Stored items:

◇ ◇ ◇ ◇ ◇

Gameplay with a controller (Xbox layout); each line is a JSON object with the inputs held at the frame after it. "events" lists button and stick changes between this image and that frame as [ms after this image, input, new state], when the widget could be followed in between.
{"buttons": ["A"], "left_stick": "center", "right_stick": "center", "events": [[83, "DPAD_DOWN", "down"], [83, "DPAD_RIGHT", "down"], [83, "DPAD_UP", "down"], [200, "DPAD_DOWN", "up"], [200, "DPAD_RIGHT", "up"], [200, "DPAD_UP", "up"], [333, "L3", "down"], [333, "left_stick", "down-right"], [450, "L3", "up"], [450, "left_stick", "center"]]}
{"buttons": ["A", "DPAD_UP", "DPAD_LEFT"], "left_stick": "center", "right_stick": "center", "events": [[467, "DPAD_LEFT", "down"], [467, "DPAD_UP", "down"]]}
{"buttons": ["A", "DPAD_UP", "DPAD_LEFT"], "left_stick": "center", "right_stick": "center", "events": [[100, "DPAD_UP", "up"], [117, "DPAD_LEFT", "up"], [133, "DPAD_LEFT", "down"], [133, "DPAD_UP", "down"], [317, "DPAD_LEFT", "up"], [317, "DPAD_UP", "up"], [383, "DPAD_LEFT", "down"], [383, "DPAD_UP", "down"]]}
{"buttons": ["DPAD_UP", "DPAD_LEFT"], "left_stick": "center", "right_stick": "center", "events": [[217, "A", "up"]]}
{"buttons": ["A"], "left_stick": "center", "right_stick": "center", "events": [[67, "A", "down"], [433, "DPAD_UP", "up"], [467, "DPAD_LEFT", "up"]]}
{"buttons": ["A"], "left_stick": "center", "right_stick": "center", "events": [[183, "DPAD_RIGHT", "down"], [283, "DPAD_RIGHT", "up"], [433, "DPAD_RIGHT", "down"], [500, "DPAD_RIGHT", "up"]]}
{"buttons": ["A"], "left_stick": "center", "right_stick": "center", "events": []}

◇ ◇ ◇ ◇ ◇

### Instructions for the task
Each of the records above is to be copied exactly.

### Exercise answer
Gameplay with a controller (Xbox layout); each line is a JSON object with the inputs held at the frame after it. "events" lists button and stick changes between this image and that frame as [ms after this image, input, new state], when the widget could be followed in between.
{"buttons": ["A"], "left_stick": "center", "right_stick": "center", "events": [[83, "DPAD_DOWN", "down"], [83, "DPAD_RIGHT", "down"], [83, "DPAD_UP", "down"], [200, "DPAD_DOWN", "up"], [200, "DPAD_RIGHT", "up"], [200, "DPAD_UP", "up"], [333, "L3", "down"], [333, "left_stick", "down-right"], [450, "L3", "up"], [450, "left_stick", "center"]]}
{"buttons": ["A", "DPAD_UP", "DPAD_LEFT"], "left_stick": "center", "right_stick": "center", "events": [[467, "DPAD_LEFT", "down"], [467, "DPAD_UP", "down"]]}
{"buttons": ["A", "DPAD_UP", "DPAD_LEFT"], "left_stick": "center", "right_stick": "center", "events": [[100, "DPAD_UP", "up"], [117, "DPAD_LEFT", "up"], [133, "DPAD_LEFT", "down"], [133, "DPAD_UP", "down"], [317, "DPAD_LEFT", "up"], [317, "DPAD_UP", "up"], [383, "DPAD_LEFT", "down"], [383, "DPAD_UP", "down"]]}
{"buttons": ["DPAD_UP", "DPAD_LEFT"], "left_stick": "center", "right_stick": "center", "events": [[217, "A", "up"]]}
{"buttons": ["A"], "left_stick": "center", "right_stick": "center", "events": [[67, "A", "down"], [433, "DPAD_UP", "up"], [467, "DPAD_LEFT", "up"]]}
{"buttons": ["A"], "left_stick": "center", "right_stick": "center", "events": [[183, "DPAD_RIGHT", "down"], [283, "DPAD_RIGHT", "up"], [433, "DPAD_RIGHT", "down"], [500, "DPAD_RIGHT", "up"]]}
{"buttons": ["A"], "left_stick": "center", "right_stick": "center", "events": []}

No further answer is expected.